EXERCISE: Please translate this sentence from the cohousing article into French: "Seven years later, a seventh unit was added, along with a common house."

The Soul Sisters (from left) Kathy Crowe, Norah McMahon, Dona Bowers and Mary Alice (Ang) Henry. Submitted photo

The women, who all retired from caring professions, met decades ago at St. Joe’s Parish. It was a different time, say McMahon and Crowe. “People got involved and knew each other through groups like church groups or the Kiwanis clubs.” They knew planning had to be very deliberate: they wanted to marry their needs for privacy in their own unit and still maintain that sense of community. “Our architect, Rosaline Hill really helped to get the build started,” says Henry. “She has just started Ottawa Cohousing and won Ottawa’s designer of the year for 2021 and many other awards since.” Having a navigator for the legal, financial and insurance issues is important as well. “The idea of unrelated owners was a puzzle for most financial institutions,” says Crowe. “And the city had quite a few roadblocks we had to overcome.” For the Soul Sisters, the driving idea was to age in place, with good friends for support. “We kind of feel like pioneers,” says Henry. “And if we can be an example of how to create a cohousing community and help combat loneliness in our aging population, so much the better.”

Terra Firma, the only cohousing community in the province is a testament to its members’ commitment that no one has left since its inception 25 years ago. “We have a couple in their 80s who plan to age in place,” says Kelly Thompson, a Terra Firma member. “And we have a single dad who grew up at Terra Firma who is now raising his own child here.” After more than five years of planning and searching, in 1997, the community bought two adjacent triplexes that had been built around 1885. The six units were in rough shape but formed one property, so the group negotiated one mortgage, and each party renovated their unit as their finances permitted. Seven years later, a seventh unit was added, along with a common house. The common house included a kitchen, recreational space, guest room, bathroom, sauna, and a hot tub. “The multigenerational aspect of Terra Firma has benefited everyone,” says Thompson. “We not only have a vibrant, resilient community but we’ve also got built-in daycare and a social safety net. If we need anything — from a cup of sugar to moral support, to the use of a car — we just send a text to the group or knock on a neighbour’s door.”

Terra Firma members (from left) Susanne Gagnon, Ari Simpson, Denis Bouillon, Diane Ziegler, Kelly Thompson and Rebecca Aird, with yoga instructor Basia Going, third from right. Photo Credit Aynsley Morris

The legal structure of Terra Firma is a condominium that has been adapted to their needs. All the households are represented on the condo’s board of directors and condo meetings are an opportunity to discuss issues and make decisions based on consensus. “For instance,” says Thompson, “we need to adapt to physical changes as we age or are injured, so we are using the condo reserve and maintenance funds to improve accessibility.”

Thompson says that Terra Firma residents aren’t necessarily close friends, but they have common values and trust each other. “We have created an intentional community that is unique,” says Thompson. “Sure, there are risks and making decisions as [multiple] households is challenging, but it’s been worth it.” Thompson points out that it has become increasingly difficult to find affordable property in Ottawa and building codes and legal constraints add to the challenge of developing a cohousing community. “But with a committed group, adequate resources, a supportive municipality, and most importantly, a foundation of trust, it is possible.”

GIVEN INFORMATION:

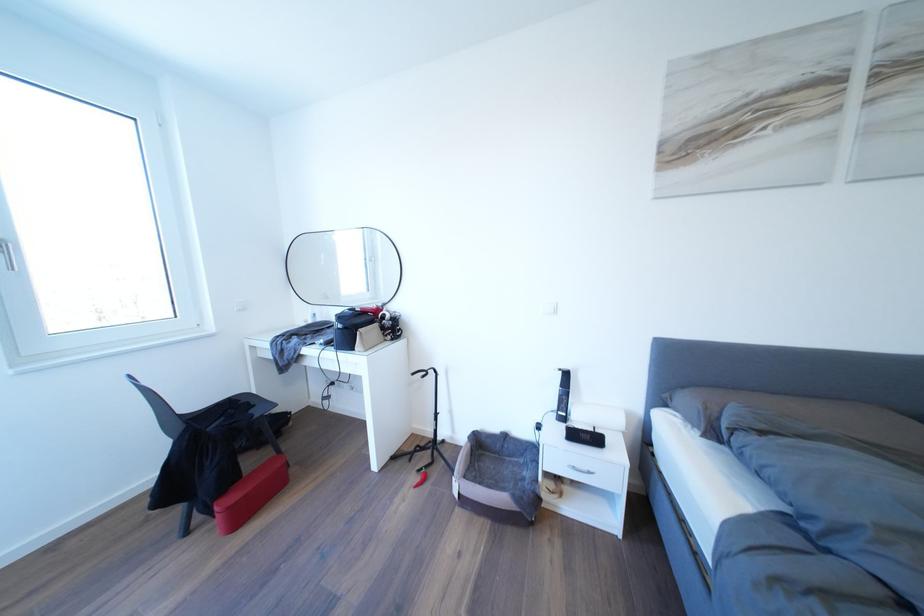
Find where to lift the red rectangular case. Please return your answer as a coordinate pair (x, y).

(250, 493)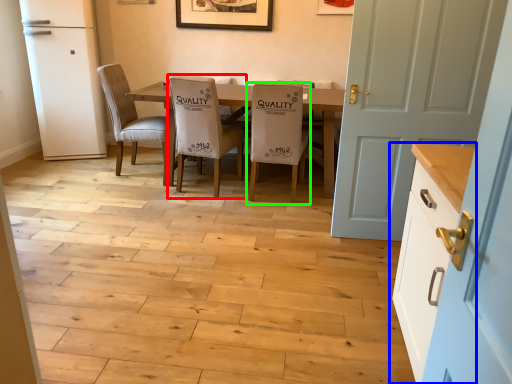
Question: Estimate the real-world distances between objects in this image. Which object is closer to chair (highlighted by a red box), cabinetry (highlighted by a blue box) or chair (highlighted by a green box)?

RESPONSE TO THE EXERCISE: Sept ans plus tard, un septième logement a été ajouté, ainsi qu'une maison commune.